- Material shown -

▼

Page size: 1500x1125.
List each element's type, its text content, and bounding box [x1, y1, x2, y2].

▲
▼

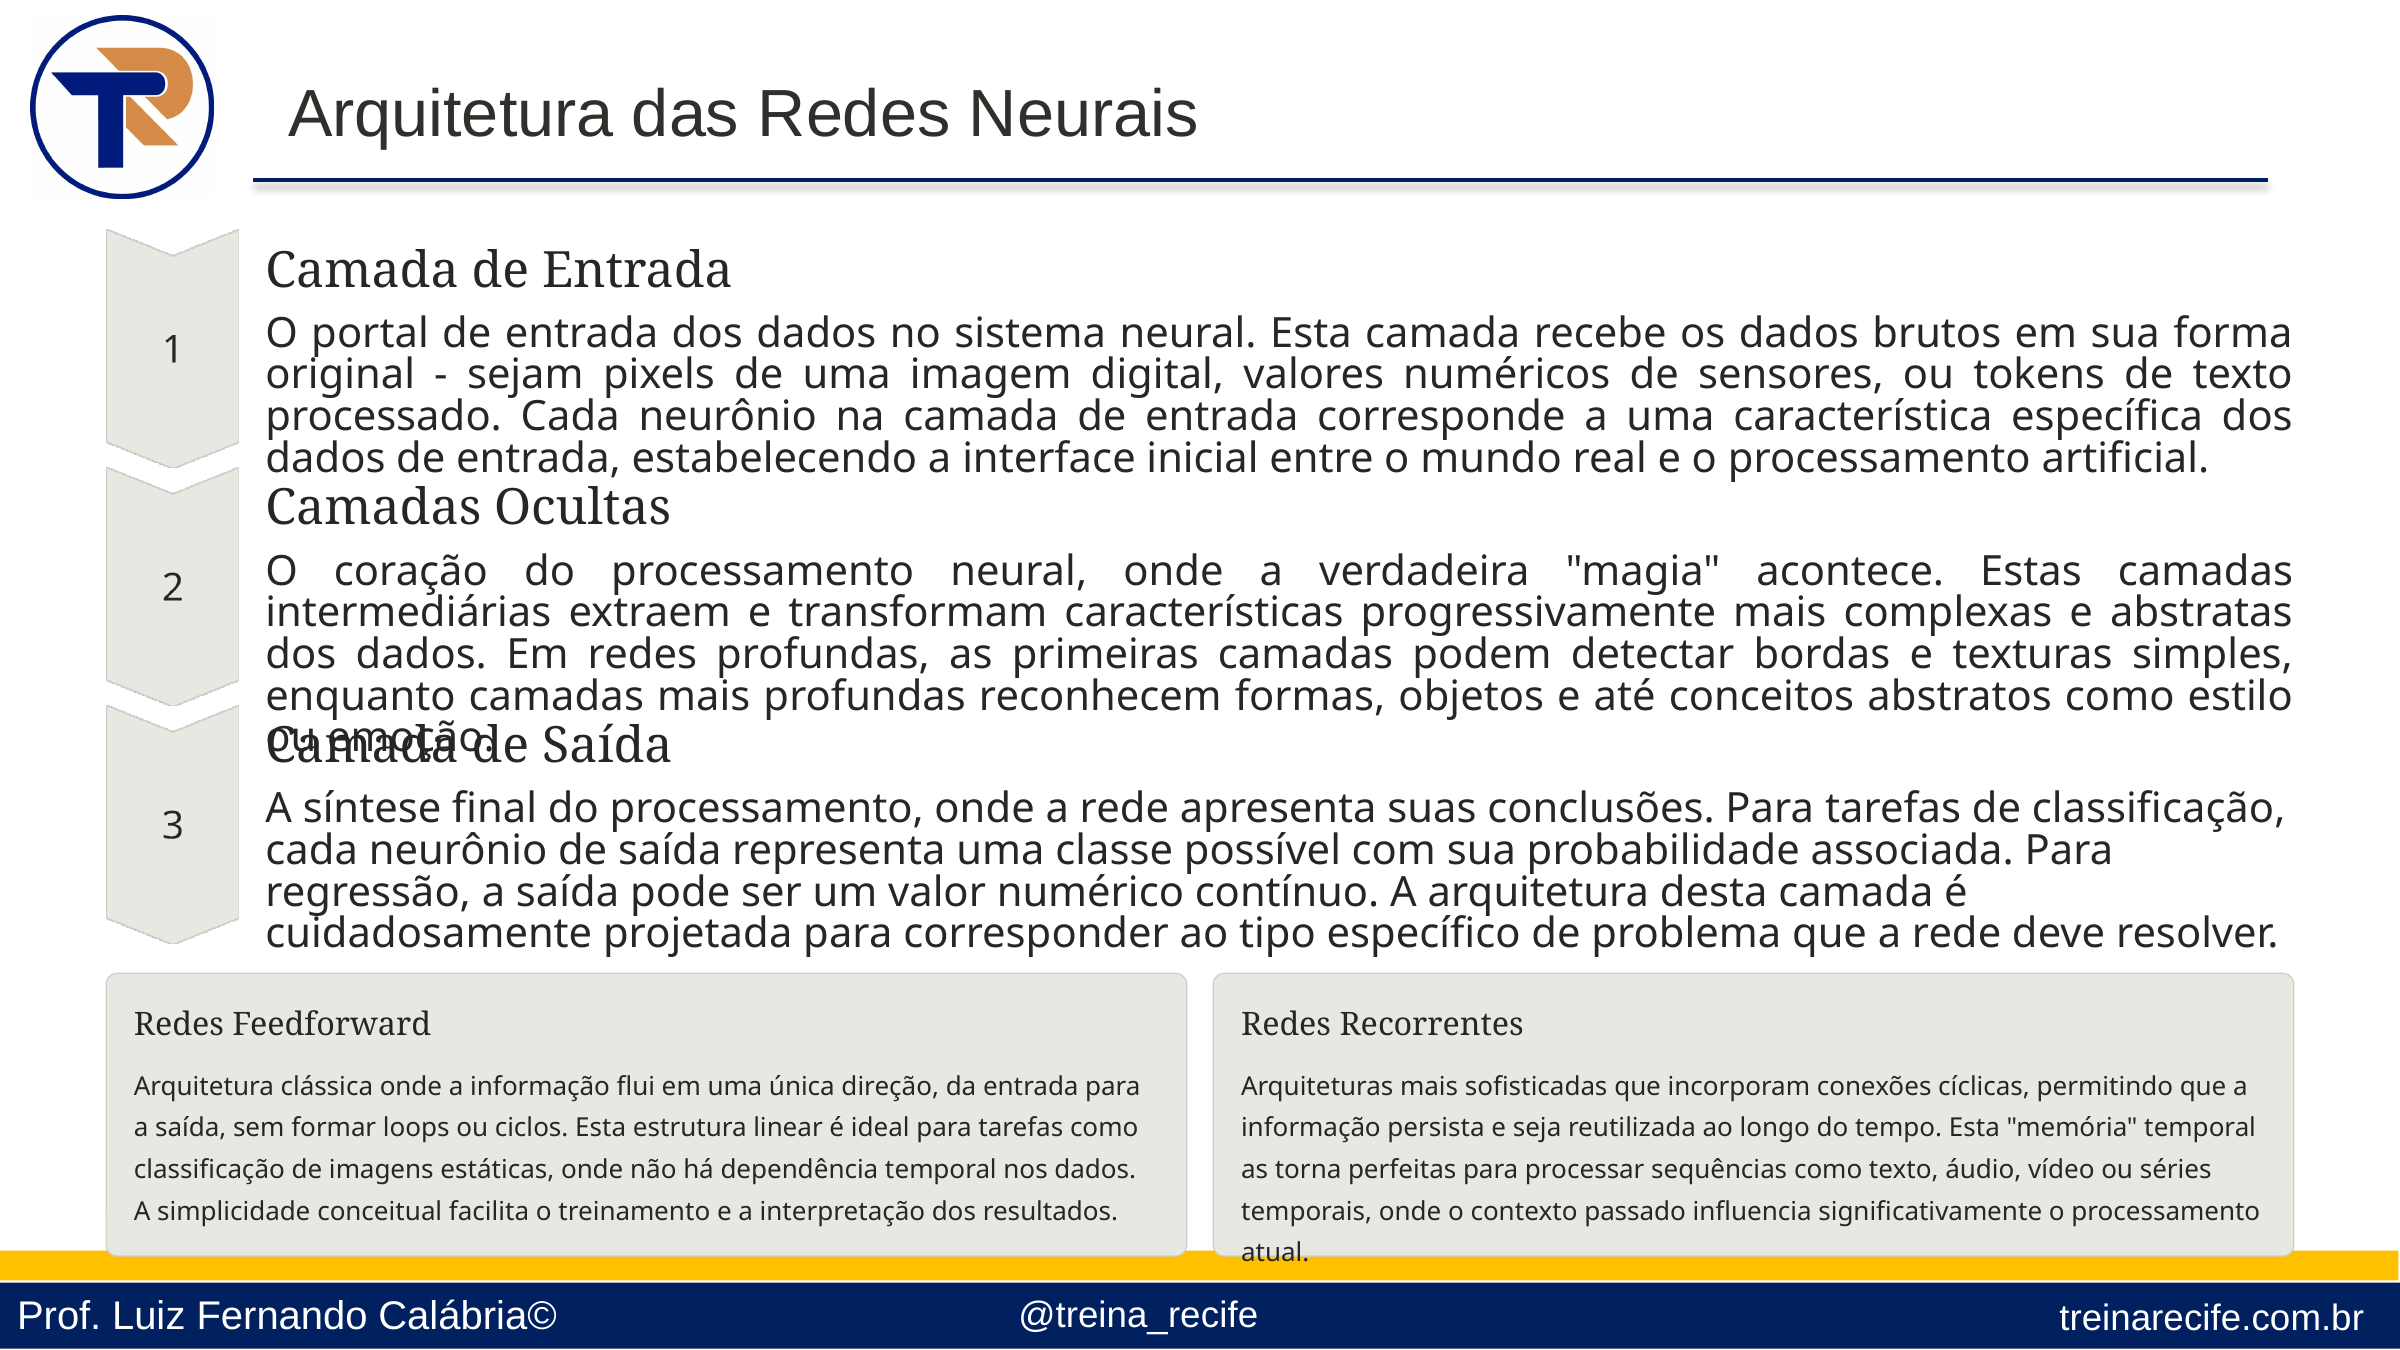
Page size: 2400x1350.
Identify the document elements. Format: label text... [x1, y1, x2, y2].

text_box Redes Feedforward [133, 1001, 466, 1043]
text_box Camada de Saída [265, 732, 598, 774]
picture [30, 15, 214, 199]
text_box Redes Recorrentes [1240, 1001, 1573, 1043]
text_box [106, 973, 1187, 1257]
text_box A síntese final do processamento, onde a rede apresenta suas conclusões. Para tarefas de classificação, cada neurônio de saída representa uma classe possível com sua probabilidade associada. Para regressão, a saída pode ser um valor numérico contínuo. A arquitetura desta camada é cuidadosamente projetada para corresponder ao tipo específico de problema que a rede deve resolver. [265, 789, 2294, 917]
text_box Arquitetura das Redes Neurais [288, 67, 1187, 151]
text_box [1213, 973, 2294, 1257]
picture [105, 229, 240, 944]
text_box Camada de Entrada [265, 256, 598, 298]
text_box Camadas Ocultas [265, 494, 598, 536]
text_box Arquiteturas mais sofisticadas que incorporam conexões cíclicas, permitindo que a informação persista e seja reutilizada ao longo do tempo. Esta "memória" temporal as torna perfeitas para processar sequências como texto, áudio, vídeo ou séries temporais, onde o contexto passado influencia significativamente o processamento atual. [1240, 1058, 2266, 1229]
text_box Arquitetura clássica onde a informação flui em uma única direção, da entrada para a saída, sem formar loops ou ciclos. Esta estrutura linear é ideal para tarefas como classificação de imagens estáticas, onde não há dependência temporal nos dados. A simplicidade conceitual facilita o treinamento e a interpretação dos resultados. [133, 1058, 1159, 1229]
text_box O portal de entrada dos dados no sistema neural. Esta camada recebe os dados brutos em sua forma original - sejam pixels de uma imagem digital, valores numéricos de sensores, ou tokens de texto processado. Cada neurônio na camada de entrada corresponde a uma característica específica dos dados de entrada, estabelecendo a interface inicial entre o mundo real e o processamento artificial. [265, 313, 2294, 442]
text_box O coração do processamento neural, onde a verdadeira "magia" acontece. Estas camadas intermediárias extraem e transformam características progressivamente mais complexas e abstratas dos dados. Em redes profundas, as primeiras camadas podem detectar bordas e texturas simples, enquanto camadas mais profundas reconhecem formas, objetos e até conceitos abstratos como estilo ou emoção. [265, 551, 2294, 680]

▲
▼

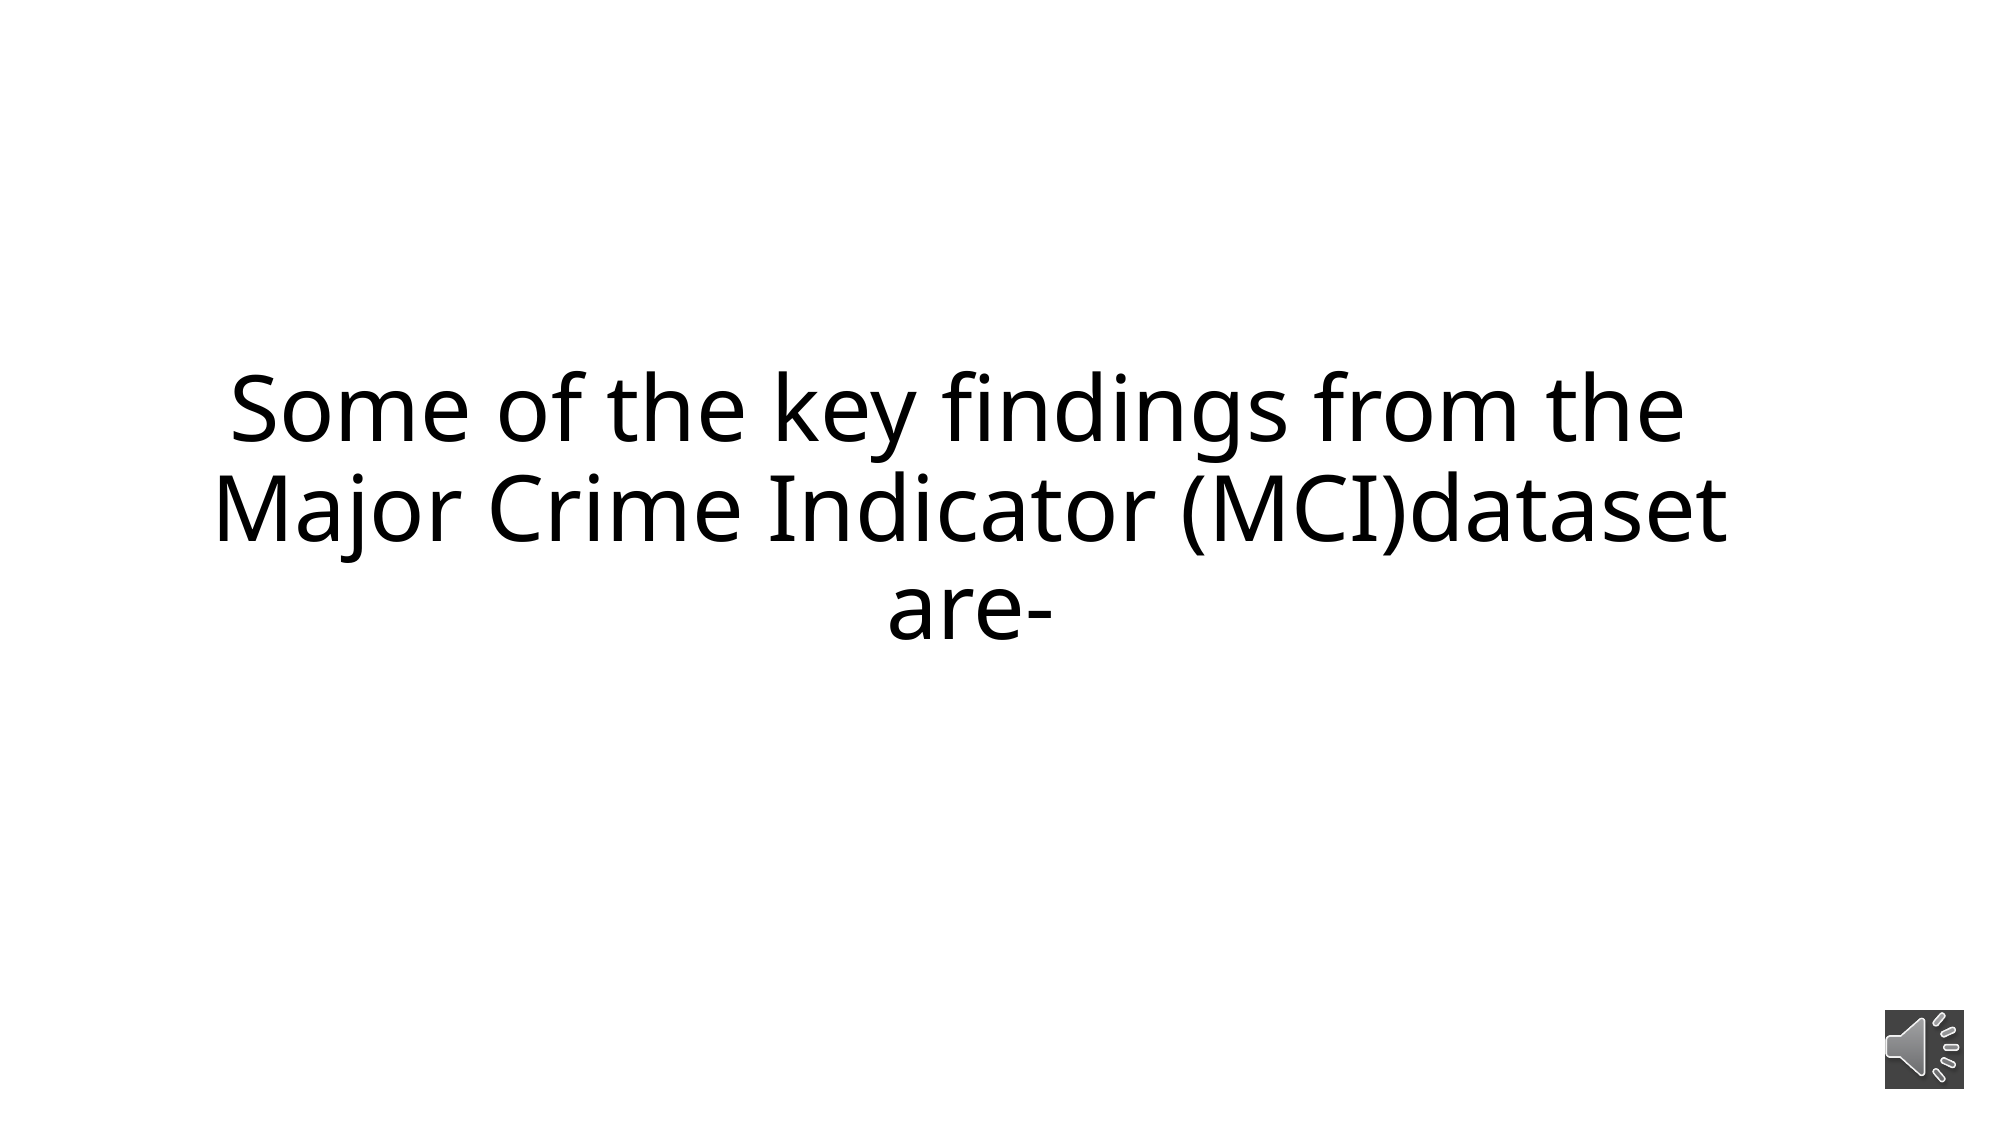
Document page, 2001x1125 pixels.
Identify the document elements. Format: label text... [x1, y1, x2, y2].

▲

For this exercise, output exactly the lines above from the line with "Page size: 1500x1125." to the line with "List each element's", counting both, and leave out the rest.

- Response to this exercise -
Page size: 1500x1125.
List each element's type, its text content, and bounding box [x1, y1, x2, y2].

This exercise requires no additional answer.